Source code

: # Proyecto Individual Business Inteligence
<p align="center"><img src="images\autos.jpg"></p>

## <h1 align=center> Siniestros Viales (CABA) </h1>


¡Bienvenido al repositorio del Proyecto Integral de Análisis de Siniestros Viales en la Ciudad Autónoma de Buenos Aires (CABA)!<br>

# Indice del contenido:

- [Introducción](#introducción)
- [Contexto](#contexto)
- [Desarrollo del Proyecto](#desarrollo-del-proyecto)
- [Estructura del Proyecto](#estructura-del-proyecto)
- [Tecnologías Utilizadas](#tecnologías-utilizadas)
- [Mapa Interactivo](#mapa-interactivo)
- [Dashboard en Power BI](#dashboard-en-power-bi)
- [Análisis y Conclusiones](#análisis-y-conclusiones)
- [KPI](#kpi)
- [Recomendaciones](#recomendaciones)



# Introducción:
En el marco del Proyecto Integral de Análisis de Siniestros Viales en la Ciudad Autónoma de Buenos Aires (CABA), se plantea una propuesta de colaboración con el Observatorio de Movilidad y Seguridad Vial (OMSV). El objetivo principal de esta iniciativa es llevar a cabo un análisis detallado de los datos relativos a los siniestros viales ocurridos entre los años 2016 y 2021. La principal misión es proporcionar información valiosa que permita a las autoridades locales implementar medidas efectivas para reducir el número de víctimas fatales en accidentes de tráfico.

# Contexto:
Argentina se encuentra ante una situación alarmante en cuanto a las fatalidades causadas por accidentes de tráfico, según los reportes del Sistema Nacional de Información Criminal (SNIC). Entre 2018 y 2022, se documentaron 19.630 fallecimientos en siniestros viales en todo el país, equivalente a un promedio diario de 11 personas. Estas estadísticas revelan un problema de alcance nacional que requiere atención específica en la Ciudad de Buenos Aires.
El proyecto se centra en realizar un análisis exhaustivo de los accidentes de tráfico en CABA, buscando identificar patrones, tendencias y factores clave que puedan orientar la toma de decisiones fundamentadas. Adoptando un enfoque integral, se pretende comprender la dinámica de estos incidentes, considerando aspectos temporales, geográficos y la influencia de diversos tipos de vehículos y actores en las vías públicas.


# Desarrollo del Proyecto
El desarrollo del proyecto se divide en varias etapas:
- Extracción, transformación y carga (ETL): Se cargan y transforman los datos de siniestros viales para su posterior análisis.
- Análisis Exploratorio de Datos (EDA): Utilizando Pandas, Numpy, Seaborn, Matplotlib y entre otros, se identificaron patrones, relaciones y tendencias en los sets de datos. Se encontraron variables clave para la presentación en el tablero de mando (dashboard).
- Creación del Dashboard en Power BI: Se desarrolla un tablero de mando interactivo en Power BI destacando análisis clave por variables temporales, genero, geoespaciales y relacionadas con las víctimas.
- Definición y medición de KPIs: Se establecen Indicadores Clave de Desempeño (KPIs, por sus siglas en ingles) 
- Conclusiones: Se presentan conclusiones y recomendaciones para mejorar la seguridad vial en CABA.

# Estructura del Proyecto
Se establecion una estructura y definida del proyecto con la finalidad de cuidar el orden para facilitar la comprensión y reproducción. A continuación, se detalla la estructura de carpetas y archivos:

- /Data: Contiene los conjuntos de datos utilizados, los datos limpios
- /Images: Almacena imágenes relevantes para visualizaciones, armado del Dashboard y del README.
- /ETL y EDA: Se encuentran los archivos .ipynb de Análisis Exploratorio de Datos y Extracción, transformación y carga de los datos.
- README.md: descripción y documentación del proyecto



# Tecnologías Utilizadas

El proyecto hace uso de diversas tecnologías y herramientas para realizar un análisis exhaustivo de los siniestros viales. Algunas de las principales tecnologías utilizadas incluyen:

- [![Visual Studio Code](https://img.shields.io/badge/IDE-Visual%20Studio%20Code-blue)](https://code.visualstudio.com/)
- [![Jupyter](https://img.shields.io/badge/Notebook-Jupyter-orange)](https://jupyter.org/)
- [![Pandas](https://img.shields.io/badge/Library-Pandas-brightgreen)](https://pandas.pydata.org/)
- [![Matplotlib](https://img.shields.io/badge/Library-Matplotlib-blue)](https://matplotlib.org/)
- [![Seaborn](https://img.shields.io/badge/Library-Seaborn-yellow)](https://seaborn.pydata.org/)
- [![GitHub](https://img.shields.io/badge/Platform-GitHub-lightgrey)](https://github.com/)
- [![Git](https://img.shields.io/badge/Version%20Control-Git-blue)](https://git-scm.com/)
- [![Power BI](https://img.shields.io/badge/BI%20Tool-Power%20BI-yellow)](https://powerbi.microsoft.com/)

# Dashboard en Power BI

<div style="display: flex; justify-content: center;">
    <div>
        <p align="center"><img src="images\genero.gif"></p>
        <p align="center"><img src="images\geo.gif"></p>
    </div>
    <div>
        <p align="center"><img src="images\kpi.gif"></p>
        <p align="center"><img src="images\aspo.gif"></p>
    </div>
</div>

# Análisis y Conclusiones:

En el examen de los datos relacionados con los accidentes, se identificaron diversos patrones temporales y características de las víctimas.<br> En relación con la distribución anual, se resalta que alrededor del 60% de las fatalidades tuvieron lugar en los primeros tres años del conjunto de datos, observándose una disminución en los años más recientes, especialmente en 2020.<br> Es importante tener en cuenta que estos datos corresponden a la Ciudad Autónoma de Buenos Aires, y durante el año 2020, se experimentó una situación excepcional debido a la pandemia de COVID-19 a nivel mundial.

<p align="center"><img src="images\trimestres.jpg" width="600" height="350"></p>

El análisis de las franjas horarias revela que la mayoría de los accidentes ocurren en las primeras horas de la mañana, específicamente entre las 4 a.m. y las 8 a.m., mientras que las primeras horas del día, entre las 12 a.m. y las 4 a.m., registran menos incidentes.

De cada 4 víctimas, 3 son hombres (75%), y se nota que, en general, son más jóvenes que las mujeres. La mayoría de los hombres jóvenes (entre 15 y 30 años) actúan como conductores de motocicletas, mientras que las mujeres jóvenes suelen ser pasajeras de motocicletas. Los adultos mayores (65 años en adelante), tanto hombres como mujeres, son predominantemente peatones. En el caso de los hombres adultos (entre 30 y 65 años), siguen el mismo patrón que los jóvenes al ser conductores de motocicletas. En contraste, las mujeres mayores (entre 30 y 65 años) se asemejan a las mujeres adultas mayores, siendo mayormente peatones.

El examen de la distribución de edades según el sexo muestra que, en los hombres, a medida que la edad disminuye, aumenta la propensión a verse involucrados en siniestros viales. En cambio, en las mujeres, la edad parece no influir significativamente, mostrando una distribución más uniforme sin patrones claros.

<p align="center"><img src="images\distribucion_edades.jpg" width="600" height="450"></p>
----
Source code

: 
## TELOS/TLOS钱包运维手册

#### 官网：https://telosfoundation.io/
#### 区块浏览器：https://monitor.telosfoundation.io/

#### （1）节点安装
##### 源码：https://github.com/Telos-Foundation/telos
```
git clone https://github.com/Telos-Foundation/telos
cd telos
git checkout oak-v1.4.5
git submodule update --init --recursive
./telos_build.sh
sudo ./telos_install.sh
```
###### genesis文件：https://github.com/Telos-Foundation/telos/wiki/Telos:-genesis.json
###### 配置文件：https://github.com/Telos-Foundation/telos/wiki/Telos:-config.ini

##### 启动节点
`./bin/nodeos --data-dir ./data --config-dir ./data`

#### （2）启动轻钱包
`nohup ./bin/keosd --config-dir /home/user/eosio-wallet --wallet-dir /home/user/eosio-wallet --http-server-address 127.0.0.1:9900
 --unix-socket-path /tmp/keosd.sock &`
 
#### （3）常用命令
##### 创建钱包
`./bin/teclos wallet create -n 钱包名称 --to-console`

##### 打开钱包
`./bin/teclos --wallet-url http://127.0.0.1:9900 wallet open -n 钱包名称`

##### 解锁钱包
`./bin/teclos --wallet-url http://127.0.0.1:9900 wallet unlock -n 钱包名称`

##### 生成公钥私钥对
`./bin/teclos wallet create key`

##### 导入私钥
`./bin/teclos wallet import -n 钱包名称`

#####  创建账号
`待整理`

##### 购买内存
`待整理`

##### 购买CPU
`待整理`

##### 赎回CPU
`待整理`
----
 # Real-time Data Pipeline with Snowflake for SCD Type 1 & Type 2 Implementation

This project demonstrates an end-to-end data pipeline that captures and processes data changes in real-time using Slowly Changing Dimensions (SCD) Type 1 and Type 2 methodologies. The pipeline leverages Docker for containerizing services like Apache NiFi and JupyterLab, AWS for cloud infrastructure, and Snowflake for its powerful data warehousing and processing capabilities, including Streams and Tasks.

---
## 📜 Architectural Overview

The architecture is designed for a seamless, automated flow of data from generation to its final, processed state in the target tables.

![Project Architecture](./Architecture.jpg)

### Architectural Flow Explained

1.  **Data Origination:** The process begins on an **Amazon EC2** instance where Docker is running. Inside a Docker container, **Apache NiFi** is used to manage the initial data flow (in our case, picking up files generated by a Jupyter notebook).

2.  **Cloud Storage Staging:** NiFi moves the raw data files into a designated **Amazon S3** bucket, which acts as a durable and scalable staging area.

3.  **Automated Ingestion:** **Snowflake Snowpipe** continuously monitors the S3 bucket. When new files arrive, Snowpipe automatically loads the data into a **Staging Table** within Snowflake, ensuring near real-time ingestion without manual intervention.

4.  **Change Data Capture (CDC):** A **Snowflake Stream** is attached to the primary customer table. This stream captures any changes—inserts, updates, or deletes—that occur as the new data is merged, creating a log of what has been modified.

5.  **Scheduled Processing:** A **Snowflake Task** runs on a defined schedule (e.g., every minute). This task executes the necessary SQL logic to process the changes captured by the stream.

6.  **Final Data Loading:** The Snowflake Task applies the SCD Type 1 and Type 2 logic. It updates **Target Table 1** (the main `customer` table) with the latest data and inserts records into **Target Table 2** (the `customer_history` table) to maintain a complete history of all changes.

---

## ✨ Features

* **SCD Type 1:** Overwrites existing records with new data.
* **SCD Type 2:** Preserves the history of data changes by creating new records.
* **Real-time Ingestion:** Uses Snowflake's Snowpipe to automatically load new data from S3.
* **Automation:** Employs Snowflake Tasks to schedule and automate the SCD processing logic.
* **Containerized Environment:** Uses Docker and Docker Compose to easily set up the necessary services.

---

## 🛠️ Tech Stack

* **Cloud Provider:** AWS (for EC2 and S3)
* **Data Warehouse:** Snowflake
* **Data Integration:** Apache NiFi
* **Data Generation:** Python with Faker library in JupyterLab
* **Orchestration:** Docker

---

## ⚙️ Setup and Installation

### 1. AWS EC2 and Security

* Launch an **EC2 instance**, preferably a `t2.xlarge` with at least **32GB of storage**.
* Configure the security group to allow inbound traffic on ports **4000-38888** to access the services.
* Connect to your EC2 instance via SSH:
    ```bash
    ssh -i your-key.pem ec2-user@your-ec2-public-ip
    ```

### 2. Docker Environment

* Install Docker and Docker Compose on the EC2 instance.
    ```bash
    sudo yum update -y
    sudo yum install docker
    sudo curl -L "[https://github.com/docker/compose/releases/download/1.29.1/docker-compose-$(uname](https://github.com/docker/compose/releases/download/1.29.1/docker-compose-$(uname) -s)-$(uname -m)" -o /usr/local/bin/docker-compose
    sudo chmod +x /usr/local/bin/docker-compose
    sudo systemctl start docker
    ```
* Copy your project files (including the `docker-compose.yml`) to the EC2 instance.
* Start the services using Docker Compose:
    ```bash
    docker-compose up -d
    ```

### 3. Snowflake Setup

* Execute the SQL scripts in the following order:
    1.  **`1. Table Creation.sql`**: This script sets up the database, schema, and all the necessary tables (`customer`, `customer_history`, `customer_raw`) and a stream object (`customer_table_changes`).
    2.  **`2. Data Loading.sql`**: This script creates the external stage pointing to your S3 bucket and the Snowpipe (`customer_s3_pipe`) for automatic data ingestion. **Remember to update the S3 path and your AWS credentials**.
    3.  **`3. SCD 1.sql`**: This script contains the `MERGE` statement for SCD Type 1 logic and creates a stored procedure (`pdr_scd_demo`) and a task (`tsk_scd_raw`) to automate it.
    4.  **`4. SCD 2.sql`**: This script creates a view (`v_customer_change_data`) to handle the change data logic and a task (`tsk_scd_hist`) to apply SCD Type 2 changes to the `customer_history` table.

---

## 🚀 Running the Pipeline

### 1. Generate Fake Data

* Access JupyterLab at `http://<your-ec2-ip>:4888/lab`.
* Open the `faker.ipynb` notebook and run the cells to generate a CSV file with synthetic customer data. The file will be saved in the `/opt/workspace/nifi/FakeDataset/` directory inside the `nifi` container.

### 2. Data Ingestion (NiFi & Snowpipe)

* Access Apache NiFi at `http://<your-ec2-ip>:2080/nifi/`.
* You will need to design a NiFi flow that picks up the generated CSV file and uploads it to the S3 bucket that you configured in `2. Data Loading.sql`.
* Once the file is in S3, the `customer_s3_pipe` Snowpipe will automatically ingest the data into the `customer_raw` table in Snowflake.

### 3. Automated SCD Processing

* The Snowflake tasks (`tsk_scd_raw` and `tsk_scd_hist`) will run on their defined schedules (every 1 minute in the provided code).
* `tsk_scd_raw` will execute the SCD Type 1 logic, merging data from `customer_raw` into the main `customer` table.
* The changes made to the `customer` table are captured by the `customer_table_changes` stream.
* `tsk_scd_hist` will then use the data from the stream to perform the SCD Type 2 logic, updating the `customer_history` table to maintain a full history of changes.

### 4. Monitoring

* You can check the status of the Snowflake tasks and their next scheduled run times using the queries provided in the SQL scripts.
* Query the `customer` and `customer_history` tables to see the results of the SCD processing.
----
Exercise goal: Copy out precisely the lines from the line with "Access JupyterLab at" to the line with "the provided code)." in the material above, including those two lines and omitting all the rest.

Response area:
* Access JupyterLab at `http://<your-ec2-ip>:4888/lab`.
* Open the `faker.ipynb` notebook and run the cells to generate a CSV file with synthetic customer data. The file will be saved in the `/opt/workspace/nifi/FakeDataset/` directory inside the `nifi` container.

### 2. Data Ingestion (NiFi & Snowpipe)

* Access Apache NiFi at `http://<your-ec2-ip>:2080/nifi/`.
* You will need to design a NiFi flow that picks up the generated CSV file and uploads it to the S3 bucket that you configured in `2. Data Loading.sql`.
* Once the file is in S3, the `customer_s3_pipe` Snowpipe will automatically ingest the data into the `customer_raw` table in Snowflake.

### 3. Automated SCD Processing

* The Snowflake tasks (`tsk_scd_raw` and `tsk_scd_hist`) will run on their defined schedules (every 1 minute in the provided code).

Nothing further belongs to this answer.